Представьте себе русский мюзикл о, допустим, второй чеченской войне… Представили? И я не могу. Совершенно невозможная тема для развлекательного музыкального жанра. А вот авторы знаменитых «Отверженных» Клод—Мишель Шёнберг и Ален Бублиль могут. Они бесстрашно написали мюзикл о вьетнамской войне спустя всего 15 лет после её печального конца. Премьера в лондонском Друри—Лейн состоялась без сучка, но бродвейские показы в 1991—м сопровождались уличными пикетами и протестами в прессе. Прошло 30 лет, «Мисс Сайгон» — один из самых востребованных и продаваемых, а также обсуждаемых и осуждаемых мюзиклов в мире. В эпоху новой этики споры вокруг неполиткорректного шоу разгораются только пуще.
Вообще—то у знаменитых авторов «Мисс Сайгон» была отличная отмазка, мол, они просто осовременили классический нарратив — сюжет романа, рассказа, драмы и, наконец, оперы Пуччини «Мадам Баттерфляй». Как и в первоисточниках, в мюзикле несовершеннолетняя красотка—сирота попадает в дом терпимости, встречается с американским солдатом, становится его женой, втайне рожает ребёнка, три года ждёт возвращения «мужа», а когда тот появляется на сцене с законной американской супругой, отдаёт ему сына и кончает с собой. Плюс местный специалитет: марши коммунистов—вьетконговцев вперемешку с целомудренным стриптизом, вьетнамские молитвы и прохиндей—сводник, затмевающий в своей уморительной и жалкой погоне за «американской мечтой» всех лирических героев.
В новой, заметим, не франшизе, а оригинальной постановке завсегдатаев Музкомедии Корнелиуса Балтуса и Кентаура («Бал вампиров», «Голливудская дива») сценографией занялась японская художница Йоко Сеама. Наняли её, говорят, ради создания азиатского колорита. Если бы он оказался таким же наивным и топорным, как в музыке многоуважаемого господина Шёнберга, о петербургской «Мисс Сайгон» стоило бы говорить как о сугубо нишевом продукте либо как о культурологическом феномене. Однако сумрачное изящество её видеообразов и парадоксальные стыки мизансцен (не сценографом, впрочем, запланированные) даже самым приторным страницам партитуры придают острый привкус сюрреализма, переходящего в едва ли не монтипайтоновский абсурд.
Бордельные сцены — демонстративно—банальные — прерывает появление здоровенной марионетки из оригами, так называемого Девятихвостого лиса.
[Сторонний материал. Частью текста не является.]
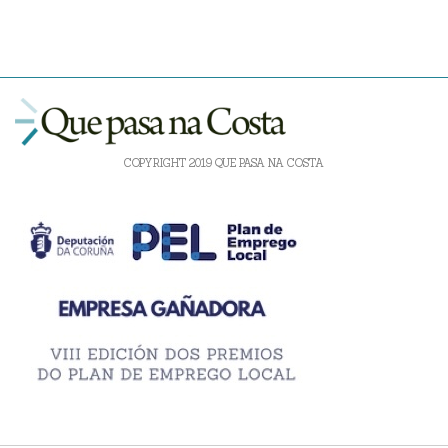
COPYRIGHT 2019 QUE PASA NA COSTA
Этот бумажный черт символически побеждает бумажного же дракона, верховодит вьетконговцами, а в финале уносит мертвую Мисс Сайгон в мир иной.
Мрачные азиатские трущобы, где прячутся Ким (Алия Агадилова) с сыном, замечательно рифмуются на одном видеоэкране с американской многоэтажкой, в одной из комнат которой выстроен буржуазный быт ветерана вьетнамской войны Криса (Игорь Кроль).
Второй акт начинается в антураже пафосной международной конференции: слащавые арии и хоры о презренных бастардах — «детях войны», которых может спасти лишь усыновление в США, распеваются за кафедрой с логотипом НКО Bui doi («Живая пыль»). Феноменальна сцена атаки вьетнамских коллаборантов на ворота американского посольства, откуда на роскошно смоделированном вертолёте бегут их недавние защитники, кормильцы и соблазнители. Встык к ней следует абсолютно терри-гильомовская фантазия, воплощение мечты сайгонского сутенёра Инженера (Марат Абдрахимов): вавилонская башня из золота, кабаретные танцовщицы в купальниках из американского флага, всё это венчает гигантская горка бокалов шампанского, в которой плещется герой.
Эффектный визуальный ряд работает как двойной агент. С одной стороны, он смягчает зубодробительные лирические арии, исполняемые артистами с неизменным фортиссимо. С другой же — подчёркивает странности оригинального либретто, особенно очевидные в конгениальном русском переводе. Возможно, именно эта «тонкая настройка» выводит петербургскую «Мисс Сайгон» из жанрового «гетто» и превращает мюзикл—такой—мюзикл в театральное произведение, которое любопытно посмотреть. Зачем — вопрос открытый, но диву — точно дашься.